Week 2: Discovering Hunger
- Abhijit Baruah
- Jun 8, 2022
- 2 min read
Updated: Jun 16, 2022
I began the week by training the RL model using the observations and actions mentioned in the Week 1: Research blog post.
I was able to observe that agent’s would learn quickly not to walk outside the bounds but would prefer to not move and stay in one place.
This was primarily because of the way the RL-PPO algorithm works , i.e.
Proximal Policy Optimization aims to pick a "policy" i.e. a set of actions mapped to set of states in the world , during each step of training while ensuring the newly picked policy does not differ very much from the previously chosen policy, this is done to reduce variance during training.
The negative reward of staying in one place and dying was far less than that of falling of bounds , thus the model would choose inputs corresponding to maximizing the reward function which in this case would be staying in one place (sigh).
For more information about PPO in RL :- https://www.geeksforgeeks.org/a-brief-introduction-to-proximal-policy-optimization/

The red numbers indicate the agent's health and to speed up training I decided to train 12 agents simultaneously. The above video is the start of the training and depicts agents continuously moving out of bounds.

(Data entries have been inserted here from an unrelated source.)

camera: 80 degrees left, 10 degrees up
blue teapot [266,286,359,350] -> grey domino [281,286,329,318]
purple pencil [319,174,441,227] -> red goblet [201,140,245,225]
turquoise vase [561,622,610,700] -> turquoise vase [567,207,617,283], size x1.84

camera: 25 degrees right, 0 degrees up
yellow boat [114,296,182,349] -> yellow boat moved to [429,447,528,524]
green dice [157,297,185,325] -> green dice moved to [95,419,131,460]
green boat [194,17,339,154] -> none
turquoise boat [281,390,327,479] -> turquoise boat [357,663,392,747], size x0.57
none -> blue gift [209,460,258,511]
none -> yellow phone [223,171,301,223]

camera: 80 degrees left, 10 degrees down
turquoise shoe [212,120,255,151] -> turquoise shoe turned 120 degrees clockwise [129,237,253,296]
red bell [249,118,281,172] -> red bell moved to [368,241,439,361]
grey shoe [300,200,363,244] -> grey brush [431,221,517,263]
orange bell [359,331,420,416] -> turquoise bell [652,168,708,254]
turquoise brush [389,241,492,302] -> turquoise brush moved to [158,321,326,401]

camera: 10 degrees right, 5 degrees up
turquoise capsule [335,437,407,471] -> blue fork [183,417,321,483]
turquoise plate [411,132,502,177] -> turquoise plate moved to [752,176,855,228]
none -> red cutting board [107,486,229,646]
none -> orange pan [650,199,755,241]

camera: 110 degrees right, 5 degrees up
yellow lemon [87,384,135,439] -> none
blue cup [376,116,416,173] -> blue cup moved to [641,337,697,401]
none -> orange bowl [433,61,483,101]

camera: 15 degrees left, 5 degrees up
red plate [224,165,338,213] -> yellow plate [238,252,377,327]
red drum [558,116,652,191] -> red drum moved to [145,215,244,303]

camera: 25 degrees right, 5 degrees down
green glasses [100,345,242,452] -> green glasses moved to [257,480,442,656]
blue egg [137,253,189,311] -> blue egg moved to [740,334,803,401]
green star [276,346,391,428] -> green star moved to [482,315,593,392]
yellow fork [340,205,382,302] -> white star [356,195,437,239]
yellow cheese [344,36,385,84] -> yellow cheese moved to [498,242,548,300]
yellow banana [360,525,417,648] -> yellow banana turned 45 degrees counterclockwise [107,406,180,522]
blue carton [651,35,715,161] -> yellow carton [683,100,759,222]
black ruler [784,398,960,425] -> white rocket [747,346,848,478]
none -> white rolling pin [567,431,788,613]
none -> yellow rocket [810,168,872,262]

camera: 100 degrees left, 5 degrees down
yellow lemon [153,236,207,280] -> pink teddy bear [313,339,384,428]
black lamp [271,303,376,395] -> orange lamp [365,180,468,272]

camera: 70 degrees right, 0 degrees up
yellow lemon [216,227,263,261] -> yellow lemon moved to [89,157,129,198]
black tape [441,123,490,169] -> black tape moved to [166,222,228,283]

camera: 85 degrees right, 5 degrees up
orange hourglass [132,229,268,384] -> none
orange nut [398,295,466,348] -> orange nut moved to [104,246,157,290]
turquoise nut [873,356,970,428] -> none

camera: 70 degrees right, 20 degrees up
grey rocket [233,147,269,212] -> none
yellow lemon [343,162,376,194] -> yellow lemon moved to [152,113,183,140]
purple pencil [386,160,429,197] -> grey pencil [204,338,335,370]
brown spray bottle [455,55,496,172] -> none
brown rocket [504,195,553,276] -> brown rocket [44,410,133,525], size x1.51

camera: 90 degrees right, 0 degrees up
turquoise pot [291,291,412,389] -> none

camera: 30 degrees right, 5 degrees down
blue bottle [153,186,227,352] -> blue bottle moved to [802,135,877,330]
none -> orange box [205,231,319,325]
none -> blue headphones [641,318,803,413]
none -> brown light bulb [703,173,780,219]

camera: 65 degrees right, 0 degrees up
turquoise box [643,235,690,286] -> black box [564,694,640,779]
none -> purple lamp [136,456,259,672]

Agent's now figured out that they could not move and earn a comparatively lesser negative reward by letting their health bar run out.
This behavior was not optimal and to further improve training, I made the following changes :-
1) Decreased the health every frame at the same rate instead of different rates when the bot was stationary/moving. This was done to motivate the agent to move around the world.
2) Positive reward for every frame the agent maintained a health above 50.
3) Negative reward for every frame the agent had health below 50
4) Added an observation that indicated the distance between the agent and the food.
5) Added an observation that indicated the days survived.
The results after training the agent were really promising!

The initial training iterations already show massive improvement as the bot does not move off bounds and stops closer to the food. The purple integer indicates the days survived.

The agent has already learned how to get food and tries to do so when its health has dropped below 50. I let the training run for close to 3M iterations before stopping it and saving the model.
To test the trained model I attached the trained model to the agent prefab :-

The graph shows the cumulative reward vs the number of training cycles, the agents achieved a maximum cumulative reward around 2.5M training cycles, indicating sufficiently trained model

The above image is a snapshot during training that shows almost every agent surviving multiple days, This shows the progress made.